A Taliban suicide car bombing hit a US-run base in eastern Afghanistan yesterday, killing at least three Afghans and wounding seven others, officials said.
Afghan Ministry of the Interior spokesman Sediq Sediqqi said the attack was a suicide car bombing and happened near the entrance of Forward Operating Base Chapman in Khost, a Taliban flashpoint that borders Pakistan.
“Three Afghan nationals are killed and seven Afghan nationals are wounded. We have no report of coalition casualties right now,” said Major Martin O’Donnell, a spokesman for NATO’s International Security Assistance Force.
Photo: AFP
The blast was so powerful that it rattled the windows of buildings in the city, about 4km away, a journalist said.

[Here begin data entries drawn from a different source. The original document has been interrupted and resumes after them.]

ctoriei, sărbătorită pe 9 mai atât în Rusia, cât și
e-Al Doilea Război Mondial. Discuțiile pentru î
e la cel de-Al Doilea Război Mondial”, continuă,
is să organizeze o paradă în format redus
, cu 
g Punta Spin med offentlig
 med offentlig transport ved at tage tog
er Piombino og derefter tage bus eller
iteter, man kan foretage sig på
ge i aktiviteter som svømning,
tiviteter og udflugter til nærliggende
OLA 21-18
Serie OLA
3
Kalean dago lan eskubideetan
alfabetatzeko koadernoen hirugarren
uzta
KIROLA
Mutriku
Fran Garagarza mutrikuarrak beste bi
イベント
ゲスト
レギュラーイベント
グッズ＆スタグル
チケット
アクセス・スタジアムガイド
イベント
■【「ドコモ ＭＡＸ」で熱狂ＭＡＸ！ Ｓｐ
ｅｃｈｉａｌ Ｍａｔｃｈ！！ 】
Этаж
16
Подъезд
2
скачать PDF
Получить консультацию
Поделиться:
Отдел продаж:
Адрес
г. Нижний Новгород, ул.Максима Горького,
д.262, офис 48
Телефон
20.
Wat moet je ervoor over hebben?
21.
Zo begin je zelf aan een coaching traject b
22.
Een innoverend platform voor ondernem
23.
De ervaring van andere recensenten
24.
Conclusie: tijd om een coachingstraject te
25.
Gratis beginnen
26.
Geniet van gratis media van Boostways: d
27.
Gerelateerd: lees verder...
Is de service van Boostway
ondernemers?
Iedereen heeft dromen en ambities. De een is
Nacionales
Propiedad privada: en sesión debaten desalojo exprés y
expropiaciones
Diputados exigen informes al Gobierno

In December 2009, an al-Qaeda triple agent blew himself up at the base, killing seven CIA agents and his Jordanian handler in the deadliest attack on the US intelligence agency since 1983.
The Taliban, who have waged a bloody insurgency against foreign and Afghan government forces for the past 11 years since being ousted from power in an invasion led by the US, claimed responsibility for yesterday’s attack.

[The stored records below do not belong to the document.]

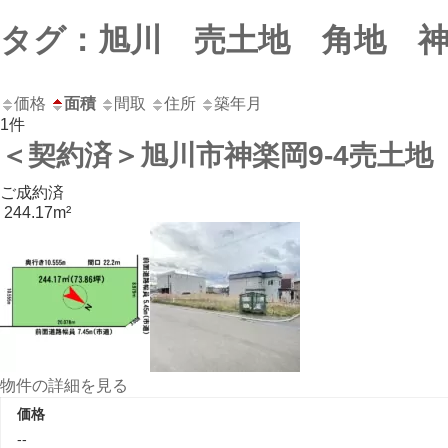
コ
ナ
タグ：旭川 売土地 角地 
ン
ビ
テ
ゲ
ン
ー
価格
面積
間取
住所
築年月
ツ
シ
1件
へ
ョ
＜契約済＞旭川市神楽岡9-4売土地
ス
ン
キ
に
ご成約済
ッ
移
244.17m²
プ
動
物件の詳細を見る
価格
--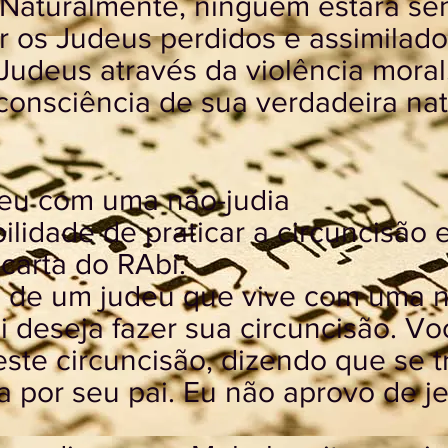
. Naturalmente, ninguém estará se
 os Judeus perdidos e assimilado
Judeus através da violência moral
consciência de sua verdadeira nat
deu com uma não-judia
ilidade de praticar a circuncisão
 carta do RAbi.
o de um judeu que vive com uma n
ai deseja fazer sua circuncisão. V
ste circuncisão, dizendo que se 
a por seu pai. Eu não aprovo de 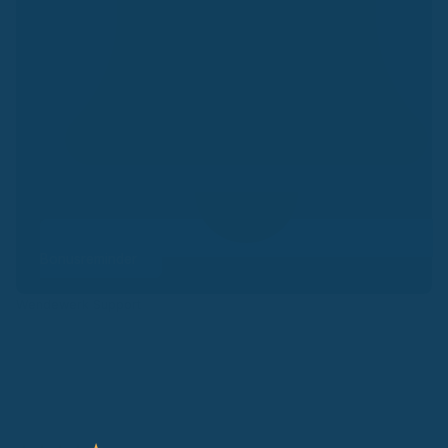
Bonusreminder
Wendewerk Support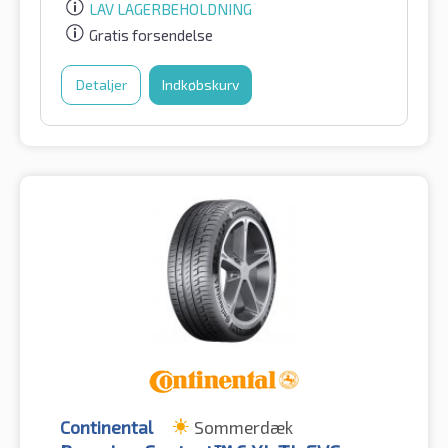
LAV LAGERBEHOLDNING
Gratis forsendelse
Detaljer
Indkøbskurv
Continental
Sommerdæk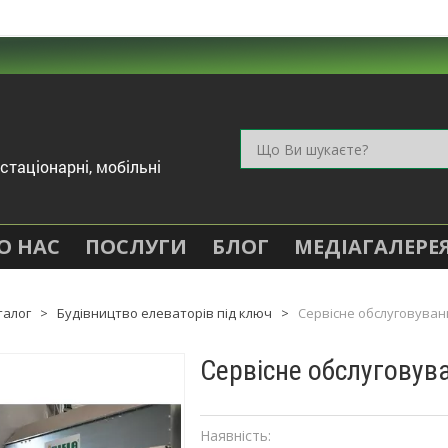
стаціонарні, мобільні
О НАС
ПОСЛУГИ
БЛОГ
МЕДІАГАЛЕРЕ
талог
>
Будівництво елеваторів під ключ
>
Сервісне обслуговуван
Сервісне обслуговув
Наявність: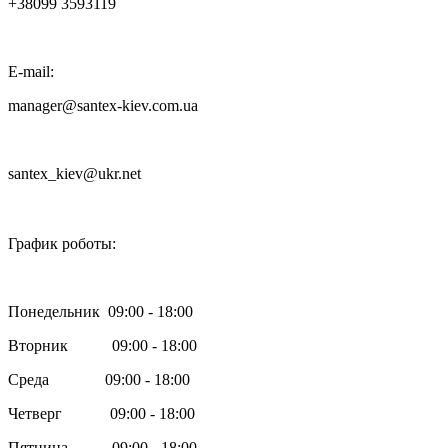
+38099 3593119
E-mail:
manager@santex-kiev.com.ua
santex_kiev@ukr.net

График роботы:
Понедельник 09:00 - 18:00
Вторник 09:00 - 18:00
Среда 09:00 - 18:00
Четверг 09:00 - 18:00
Пятница 09:00 - 18:00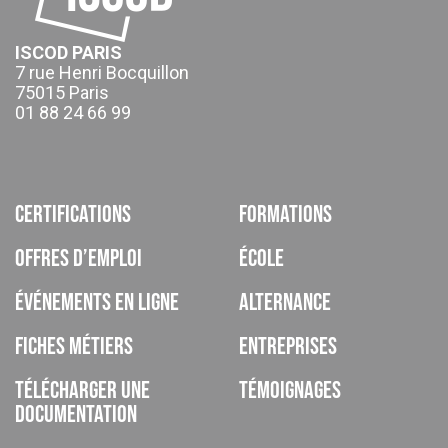
ISCOD PARIS
7 rue Henri Bocquillon
75015 Paris
01 88 24 66 99
Certifications
Formations
Offres d’emploi
École
Événements en ligne
Alternance
Fiches métiers
Entreprises
Télécharger une
Témoignages
documentation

“The attack was carried out by a mujahid named Omar from Khost who knew the area very well,” Taliban spokesman Zabihullah Mujahed told reporters by e-mail.
He said the attacker “detonated a car bomb while American invading forces were searching visitors going to the base.”
Khost Provincial Police Chief Abdul Qayoum Baqizai said live on television that the blast happened at the eastern gates of the base.
“One police officer who tried to search the vehicle and two civilians nearby were killed,” he said.
Khost is one of the most volatile parts of Afghanistan and shares a porous border with Pakistan’s tribal belt, which lies outside government control, and where US officials say the Taliban and al-Qaeda have carved out rear bases for operations in Afghanistan.